═══ STUDY TEXT
In the Taming of the Shrew, Kate is definitely out of balance in favor of masculine energy. She tries to control her household, dominating her father and insisting on perfection from the servants and beating them when they fall short. Her superior, tempestuous manner is very off-putting to the men who come to woo such a beautiful and rich woman, and she sends them running for the hills, all except Petruchio. Seeing her for who she truly is, he comes up with a plan to help her balance her energies by going into an excess of masculine energy, acting much more controlling and perfectionistic than Kate ever was. Since the energies in every relationship must come into balance, Kate was caused to shift in favor of her feminine energy, which Petruchio must have known had been there all along. When she finds this balance in herself, she is happy with who she is, content with her life, and very much in love with her new husband. I am inspired by the beautiful way Shakespeare has illustrated this principle in this story.
I’m sure we’ve all known a few Kates. Maybe you are her. (I have definitely seen a lot of her in myself.) Men can also take on too much masculine energy, but it’s more unnatural and destructive for a woman to be imbalanced this way. This is what she may look like in the context of our modern world:
- Whenever she gets afraid, she goes into control mode, becoming critical, judgmental, perfectionist, bossy, and irritable. In her eyes, no one can do anything right.
- She becomes aggressive, intense, and often disgusted with her husband or partner. She may nag or boss him until he goes into servant mode or withdraws from her. (He may then take on more feminine energy, becoming the primary nurturer the children, with a tendency to overindulge them and be excessively permissive of their behavior.)
══════
═══ GIVEN ENTRIES
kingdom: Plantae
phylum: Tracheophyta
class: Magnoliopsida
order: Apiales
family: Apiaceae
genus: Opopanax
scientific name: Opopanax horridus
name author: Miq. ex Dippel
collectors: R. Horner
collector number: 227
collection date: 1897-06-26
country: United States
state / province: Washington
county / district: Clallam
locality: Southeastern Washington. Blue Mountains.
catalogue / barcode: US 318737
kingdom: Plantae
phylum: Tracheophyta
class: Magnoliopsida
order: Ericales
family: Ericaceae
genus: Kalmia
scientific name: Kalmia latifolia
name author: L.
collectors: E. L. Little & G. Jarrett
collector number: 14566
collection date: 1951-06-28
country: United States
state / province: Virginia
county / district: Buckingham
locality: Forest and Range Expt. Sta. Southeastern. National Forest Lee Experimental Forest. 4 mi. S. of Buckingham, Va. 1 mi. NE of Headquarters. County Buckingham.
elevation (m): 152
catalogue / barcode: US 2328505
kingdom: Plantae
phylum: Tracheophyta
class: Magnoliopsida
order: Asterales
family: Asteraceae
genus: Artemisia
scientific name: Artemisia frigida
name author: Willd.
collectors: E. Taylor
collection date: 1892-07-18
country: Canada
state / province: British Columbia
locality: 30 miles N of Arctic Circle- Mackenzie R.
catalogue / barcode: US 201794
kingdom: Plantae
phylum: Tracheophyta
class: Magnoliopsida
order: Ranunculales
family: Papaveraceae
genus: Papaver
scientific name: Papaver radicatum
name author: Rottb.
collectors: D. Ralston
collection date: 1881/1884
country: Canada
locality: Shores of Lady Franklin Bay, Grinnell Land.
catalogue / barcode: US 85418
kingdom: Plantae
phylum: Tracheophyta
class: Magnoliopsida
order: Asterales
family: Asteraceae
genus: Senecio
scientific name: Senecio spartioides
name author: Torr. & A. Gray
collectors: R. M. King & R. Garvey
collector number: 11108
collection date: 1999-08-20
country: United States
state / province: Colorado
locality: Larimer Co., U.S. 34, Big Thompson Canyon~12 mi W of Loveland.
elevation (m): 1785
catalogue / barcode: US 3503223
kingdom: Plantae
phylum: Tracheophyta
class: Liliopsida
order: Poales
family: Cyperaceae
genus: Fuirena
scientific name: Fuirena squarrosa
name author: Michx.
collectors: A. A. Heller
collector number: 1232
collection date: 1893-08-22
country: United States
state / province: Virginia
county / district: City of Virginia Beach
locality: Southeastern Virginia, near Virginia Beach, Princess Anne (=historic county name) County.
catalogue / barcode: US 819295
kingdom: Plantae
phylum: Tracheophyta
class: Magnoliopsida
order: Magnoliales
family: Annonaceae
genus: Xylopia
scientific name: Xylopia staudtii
══════
EXERCISE TASKS -
(a) Please answer these questions from the passage on Kate, marking each answer to match:
(i) Which man who comes to woo Kate does she not send running for the hills?
(ii) What does Kate do to the servants when they fall short?
(iii) What mode does the modern Kate go into whenever she gets afraid?
(b) Summarize the passage on Kate in two sentences.

SOLUTIONS IN ORDER -
(a)
(i) Petruchio
(ii) She beats them.
(iii) Control mode

(b) In The Taming of the Shrew, Kate is out of balance in favor of masculine energy until Petruchio acts even more controlling and perfectionistic than she does, which causes her to shift toward her feminine energy and become happy, content and in love with her new husband. In the modern world, such a woman goes into control mode whenever she gets afraid and may nag or boss her partner until he goes into servant mode or withdraws from her.